### Daten zur Analyse
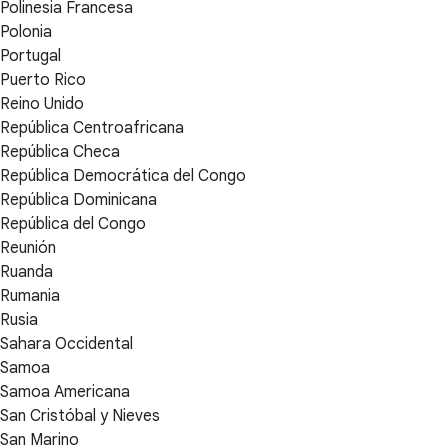
Polinesia Francesa
Polonia
Portugal
Puerto Rico
Reino Unido
República Centroafricana
República Checa
República Democrática del Congo
República Dominicana
República del Congo
Reunión
Ruanda
Rumania
Rusia
Sahara Occidental
Samoa
Samoa Americana
San Cristóbal y Nieves
San Marino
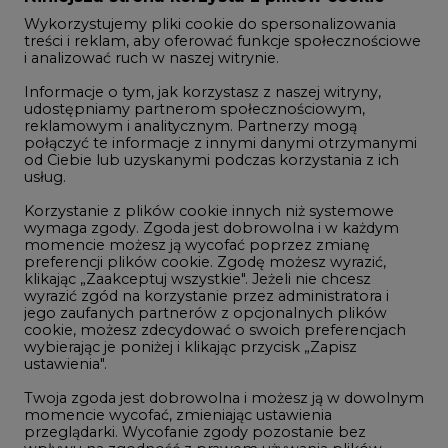
Informacje o tym, jak korzystasz z naszej witryny,
Gospodarka
udostępniamy partnerom społecznościowym,
reklamowym i analitycznym. Partnerzy mogą
Geopolityka
połączyć te informacje z innymi danymi otrzymanymi
LTE450
od Ciebie lub uzyskanymi podczas korzystania z ich
usług.
Korzystanie z plików cookie innych niż systemowe
Innowacje i AI
wymaga zgody. Zgoda jest dobrowolna i w każdym
momencie możesz ją wycofać poprzez zmianę
Telekomunikacja i IT
preferencji plików cookie. Zgodę możesz wyrazić,
klikając „Zaakceptuj wszystkie". Jeżeli nie chcesz
Handel emisjami CO2
wyrazić zgód na korzystanie przez administratora i
Wodór
jego zaufanych partnerów z opcjonalnych plików
cookie, możesz zdecydować o swoich preferencjach
Górnictwo
wybierając je poniżej i klikając przycisk „Zapisz
ustawienia".
Zmiany klimatyczne
Twoja zgoda jest dobrowolna i możesz ją w dowolnym
momencie wycofać, zmieniając ustawienia
przeglądarki. Wycofanie zgody pozostanie bez
Atom
wpływu na zgodność z prawem używania plików
Fotowoltaika
cookie i podobnych technologii, którego dokonano
na podstawie zgody przed jej wycofaniem. Korzystanie
Offshore wind
z plików cookie ww. celach związane jest z
przetwarzaniem Twoich danych osobowych.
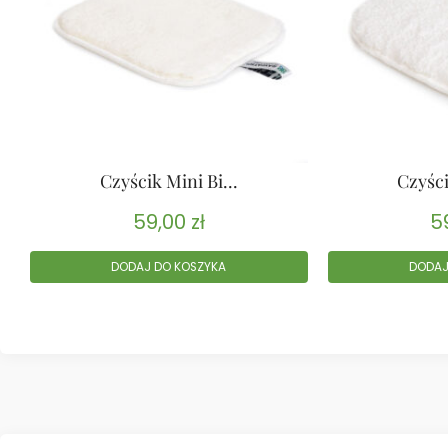
Czyścik Mini Bi...
Czyści
59,00
zł
5
DODAJ DO KOSZYKA
DODAJ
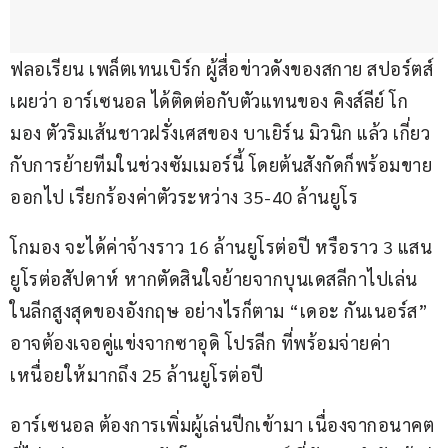
ฟลอเรียน เพล็ตเทนเบิร์ก ผู้สื่อข่าวดังของสกาย สปอร์ตส์ 
เผยว่า อาร์เซนอล ได้ติดต่อกับตัวแทนของ คิงส์ลีย์ โก
มอง ตัวริมเส้นชาวฝรั่งเศสของ บาเยิร์น มิวนิก แล้ว เกี่ยว
กับการย้ายทีมในช่วงซัมเมอร์นี้ โดยต้นสังกัดก็พร้อมขาย
ออกไป เรียกร้องค่าตัวระหว่าง 35-40 ล้านยูโร
โกมอง จะได้ค่าจ้างราว 16 ล้านยูโรต่อปี หรือราว 3 แสน
ยูโรต่อสัปดาห์ หากตัดสินใจย้ายจากบุนเดสลีกาไปเล่น
ในลีกสูงสุดของอังกฤษ อย่างไรก็ตาม “เดอะ กันเนอร์ส” 
อาจต้องเจอคู่แข่งจากซาอุดิ โปรลีก ที่พร้อมจ่ายค่า
เหนื่อยให้มากถึง 25 ล้านยูโรต่อปี
อาร์เซนอล ต้องการเพิ่มผู้เล่นปีกเข้ามา เนื่องจากอนาคต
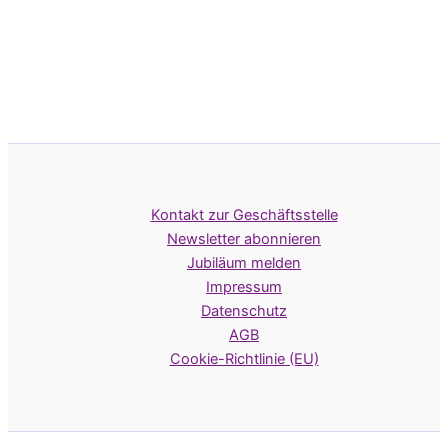
Kontakt zur Geschäftsstelle
Newsletter abonnieren
Jubiläum melden
Impressum
Datenschutz
AGB
Cookie-Richtlinie (EU)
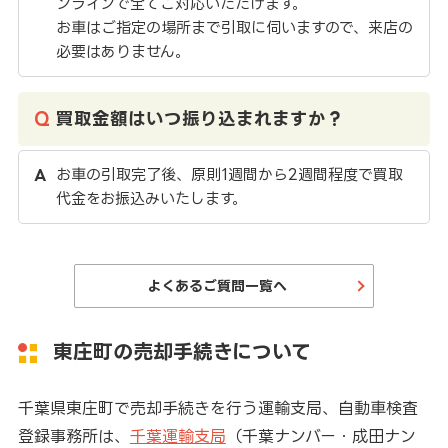
ンラインで全てご対応いただけます。
お車はご指定の場所まで引取に伺いますので、来店の
必要はありません。
買取金額はいつ振り込まれますか？
お車の引取完了後、原則1週間から2週間程度で買取
代金をお振込みいたします。
よくあるご質問一覧へ
東庄町の売却手続きについて
千葉県東庄町で売却手続きを行う運輸支局、自動車検査
登録事務所は、
千葉運輸支局
（千葉ナンバー・成田ナン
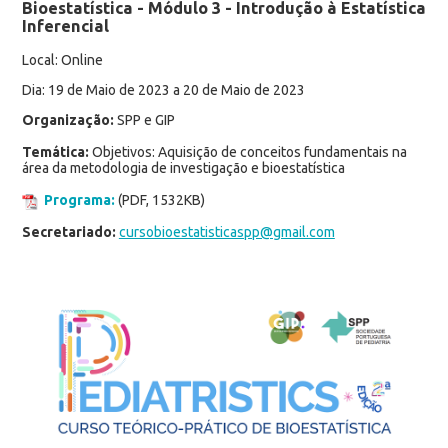
Bioestatística - Módulo 3 - Introdução à Estatística
Inferencial
Local: Online
Dia: 19 de Maio de 2023 a 20 de Maio de 2023
Organização:
SPP e GIP
Temática:
Objetivos: Aquisição de conceitos fundamentais na
área da metodologia de investigação e bioestatística
Programa:
(PDF, 1532KB)
Secretariado:
cursobioestatisticaspp@gmail.com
######
> **Aufgabenstellung**
Geben Sie den Text sämtlicher Einträge erneut wieder und tauschen Sie dabei „Datenschutz“ gegen „Privatsphäre“ aus; alles Übrige bleibt unverändert. Die Bilder lassen Sie in Ihrer Antwort weg.

> **Ergebnis**
Polinesia Francesa
Polonia
Portugal
Puerto Rico
Reino Unido
República Centroafricana
República Checa
República Democrática del Congo
República Dominicana
República del Congo
Reunión
Ruanda
Rumania
Rusia
Sahara Occidental
Samoa
Samoa Americana
San Cristóbal y Nieves
San Marino
Informacje o tym, jak korzystasz z naszej witryny,
Gospodarka
udostępniamy partnerom społecznościowym,
reklamowym i analitycznym. Partnerzy mogą
Geopolityka
połączyć te informacje z innymi danymi otrzymanymi
LTE450
od Ciebie lub uzyskanymi podczas korzystania z ich
usług.
Korzystanie z plików cookie innych niż systemowe
Innowacje i AI
wymaga zgody. Zgoda jest dobrowolna i w każdym
momencie możesz ją wycofać poprzez zmianę
Telekomunikacja i IT
preferencji plików cookie. Zgodę możesz wyrazić,
klikając „Zaakceptuj wszystkie". Jeżeli nie chcesz
Handel emisjami CO2
wyrazić zgód na korzystanie przez administratora i
Wodór
jego zaufanych partnerów z opcjonalnych plików
cookie, możesz zdecydować o swoich preferencjach
Górnictwo
wybierając je poniżej i klikając przycisk „Zapisz
ustawienia".
Zmiany klimatyczne
Twoja zgoda jest dobrowolna i możesz ją w dowolnym
momencie wycofać, zmieniając ustawienia
przeglądarki. Wycofanie zgody pozostanie bez
Atom
wpływu na zgodność z prawem używania plików
Fotowoltaika
cookie i podobnych technologii, którego dokonano
na podstawie zgody przed jej wycofaniem. Korzystanie
Offshore wind
z plików cookie ww. celach związane jest z
przetwarzaniem Twoich danych osobowych.
Czyścik Mini Bi...
Czyści
59,00
zł
5
DODAJ DO KOSZYKA
DODAJ
ฟลอเรียน เพล็ตเทนเบิร์ก ผู้สื่อข่าวดังของสกาย สปอร์ตส์ 
เผยว่า อาร์เซนอล ได้ติดต่อกับตัวแทนของ คิงส์ลีย์ โก
มอง ตัวริมเส้นชาวฝรั่งเศสของ บาเยิร์น มิวนิก แล้ว เกี่ยว
กับการย้ายทีมในช่วงซัมเมอร์นี้ โดยต้นสังกัดก็พร้อมขาย
ออกไป เรียกร้องค่าตัวระหว่าง 35-40 ล้านยูโร
โกมอง จะได้ค่าจ้างราว 16 ล้านยูโรต่อปี หรือราว 3 แสน
ยูโรต่อสัปดาห์ หากตัดสินใจย้ายจากบุนเดสลีกาไปเล่น
ในลีกสูงสุดของอังกฤษ อย่างไรก็ตาม “เดอะ กันเนอร์ส” 
อาจต้องเจอคู่แข่งจากซาอุดิ โปรลีก ที่พร้อมจ่ายค่า
เหนื่อยให้มากถึง 25 ล้านยูโรต่อปี
อาร์เซนอล ต้องการเพิ่มผู้เล่นปีกเข้ามา เนื่องจากอนาคต
Kontakt zur Geschäftsstelle
Newsletter abonnieren
Jubiläum melden
Impressum
Privatsphäre
AGB
Cookie-Richtlinie (EU)
ンラインで全てご対応いただけます。
お車はご指定の場所まで引取に伺いますので、来店の
必要はありません。
買取金額はいつ振り込まれますか？
お車の引取完了後、原則1週間から2週間程度で買取
代金をお振込みいたします。
よくあるご質問一覧へ
東庄町の売却手続きについて
千葉県東庄町で売却手続きを行う運輸支局、自動車検査
登録事務所は、
千葉運輸支局
（千葉ナンバー・成田ナン
Bioestatística - Módulo 3 - Introdução à Estatística
Inferencial
Local: Online
Dia: 19 de Maio de 2023 a 20 de Maio de 2023
Organização:
SPP e GIP
Temática:
Objetivos: Aquisição de conceitos fundamentais na
área da metodologia de investigação e bioestatística
Programa:
(PDF, 1532KB)
Secretariado:
cursobioestatisticaspp@gmail.com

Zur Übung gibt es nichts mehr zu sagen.